Audio By Carbonatix
In 1919, my 7-year-old grandmother was startled awake in the early hours by her father. “Come say goodbye to your mother,” he told her.
He brought her and her siblings into the kitchen, where their mother lay dying on the kitchen table.
The room, table, and her mother’s lower half were awash with her blood. This is the only memory my grandmother had of her mother. Any positive memories were shocked from her system in that moment.
My grandmother’s father killed her mother performing an illegal abortion. He was never charged with a crime.
After the death of his wife, he kept his younger daughter and his young boys with him. He sent my grandmother to work as a farmhand for a relative. To him, the abortion was a necessary risk. They already had too many kids.
In 1919, it was illegal in many states to provide information about birth control or abortion. My great-grandmother had no choice when it came to having sex with her husband; it was considered marital duty. That gave her no say in being pregnant. Her lack of choice killed her.
By her own account, my grandmother never felt loved after the death of her mother. The relatives who raised her treated her like the help.
My grandmother married the first man to take an interest in her (my grandfather was a lovely man). She was 16. He was older and living with his parents.
Until the death of her husband’s mother, my grandmother was treated as a servant in his house.
Her siblings fared little better. The younger brothers were regularly beaten by their father, and my great-aunt (the younger sister) was molested by their father.
My great-aunt eventually married a man like her father. He abused her from the time of their marriage until the day of her death.

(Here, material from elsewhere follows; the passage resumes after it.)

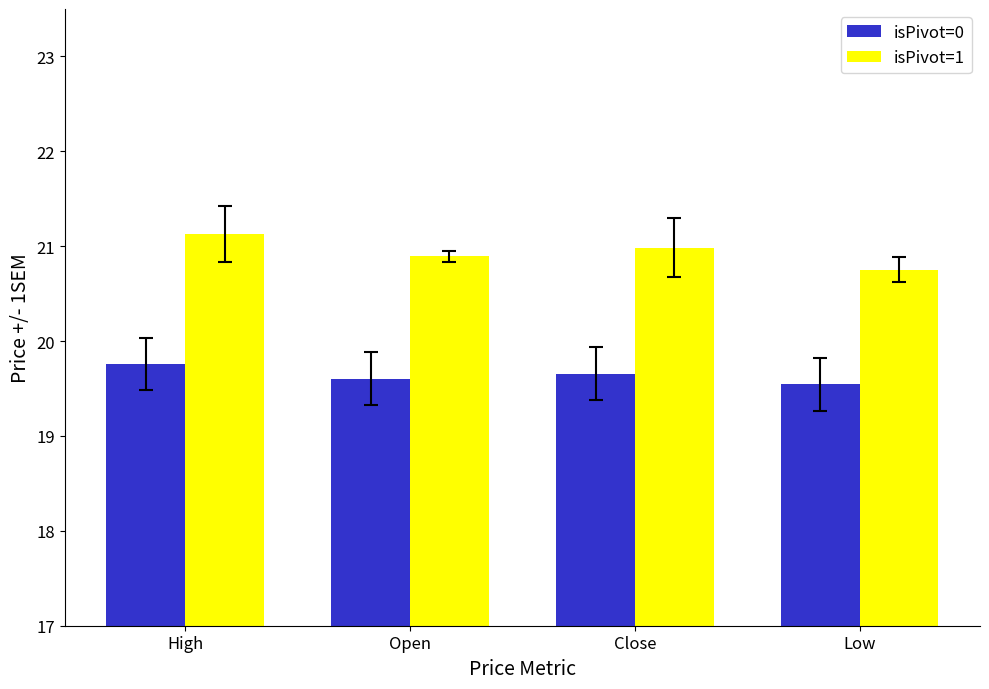

Count the number of categories in the chart.

4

The brothers disappeared. For decades my grandmother had no idea what had happened to her brothers. She didn’t find them until they were in their 60s.
My great-grandmother has a host of great-granddaughters and great-great-granddaughters. At least two of us have had legal abortions.

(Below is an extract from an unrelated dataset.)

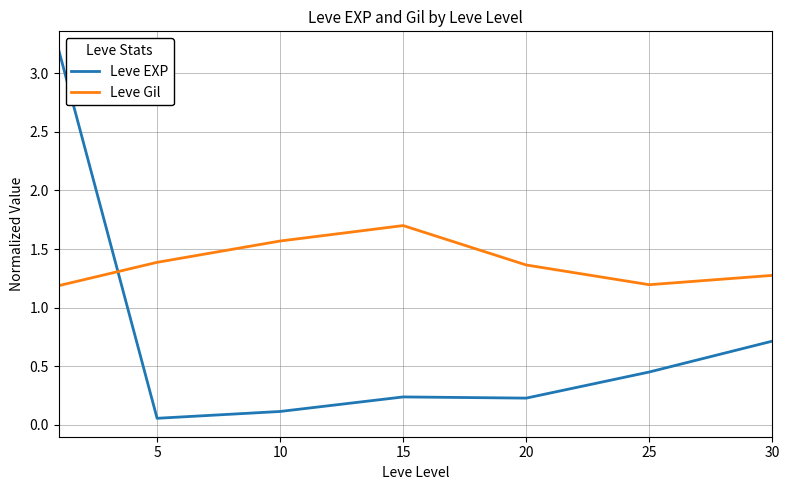

What is the difference between the maximum and minimum values in the Leve EXP series?

3.1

I was barely 18, just starting college. The abortion was not harrowing; being pregnant was. I could not wait to be relieved of that burden.

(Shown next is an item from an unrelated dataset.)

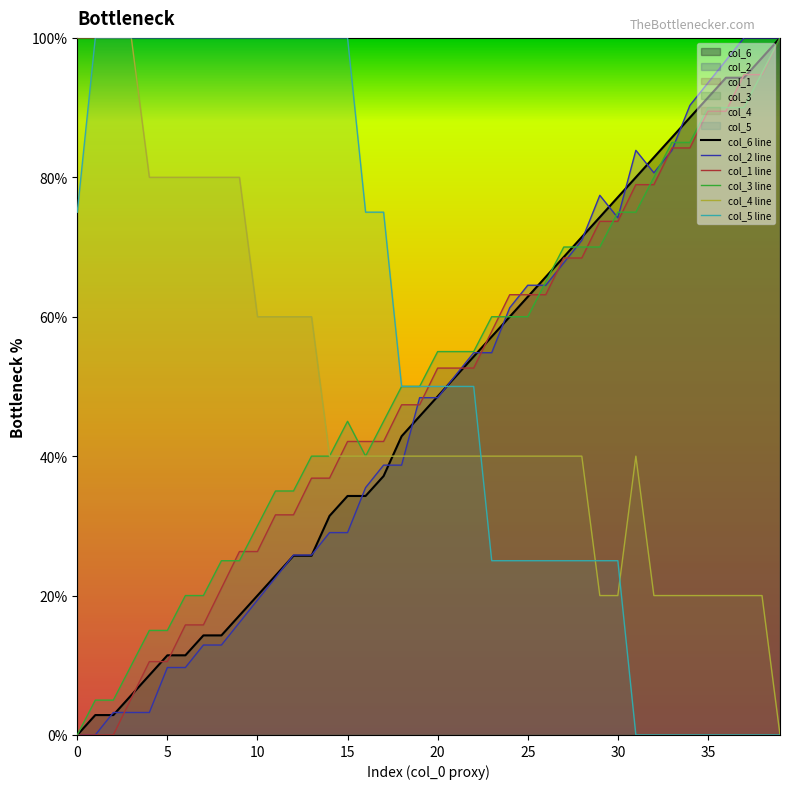

Is it true that col_4 line equals 0.0 at 39?

True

On the drive home after, I kept sighing with relief and saying, “Thank God that’s over.” Since that day, I have used two forms of birth control without fail (yes, even during marriage).
My adult child has never had sex without contraceptives. Currently, my child is wild with fear after the leak of a draft Supreme Court opinion indicating a plan to overturn Roe.
Their health and life is too complicated to successfully manage a pregnancy or a child. This gentle soul is in a state of panic on behalf of all fertile people with uteruses.
In speaking with my offspring, I had to promise that if Roe is overturned, I would form a pipeline to help people make their way to a country where abortion is legal.
My kid can’t sleep for worrying about those who will fall through the cracks — those who will die due to unsafe abortions. My child knows the story of my great-grandmother.
I have never rested easy knowing a group of elderly and middle-aged men could make decisions stripping me of my rights.
At the state and federal level, governmental representatives are mostly white, mostly male, and most have some financial privilege.
They are mostly people who will never need an abortion. Some number of these men, when it was prudent to their futures, have paid women to get abortions on the quiet. They have paid for their daughters’ abortions.
Men with power have been doing this in the United States almost since its inception. Still, they work to see Roe overturned.
“In speaking with my offspring, I had to promise that if Roe is overturned, I would form a pipeline to help people make their way to a country where abortion is legal.
My kid can’t sleep for worrying about those who will fall through the cracks — those who will die due to unsafe abortions. My child knows the story of my great-grandmother.”
It is abundantly clear that the anti-abortion folks do not care about babies or people with uteruses. If they did, people with uteruses would have access to excellent health care and birth control.
Our government would ensure that every member of every family was well fed and healthy. Children in foster care would be given well-vetted places to live.
The system would provide the help parents need to appropriately support and love their children, thus returning kids safely to their parents when possible. Foster parents would be given enough money to raise these children.
Foster kids would be aided into adulthood with significant job training or college. It would be less expensive to adopt foster children into loving homes. Childcare would be available as a matter of course.
All people with uteruses would have access to paid maternity leave. Sick leave would not be limited in any job.
The top-level corporate executives (usually male) would not make 1,000 times more money than their employees. (In 2018, Walmart’s chief executive officer made over $23 million; his average full-time employee, often a woman, earned just under $22,000.) The lives of people with uteruses and children pale when compared to this alternate reality.
In the early 20th century, women and children were legally the property of men. So, we might understand why they had so few rights.
What confuses me is this: Why do women and people with uteruses have little support and tenuous control over their own bodies today?
Turning back time will not give anti-abortion folks comfort. It will ruin lives, families, and result in shocking deaths of women and those with uteruses.
In 2022, no one should die on a table covered in their own blood from a botched illegal abortion like my great-grandmother did.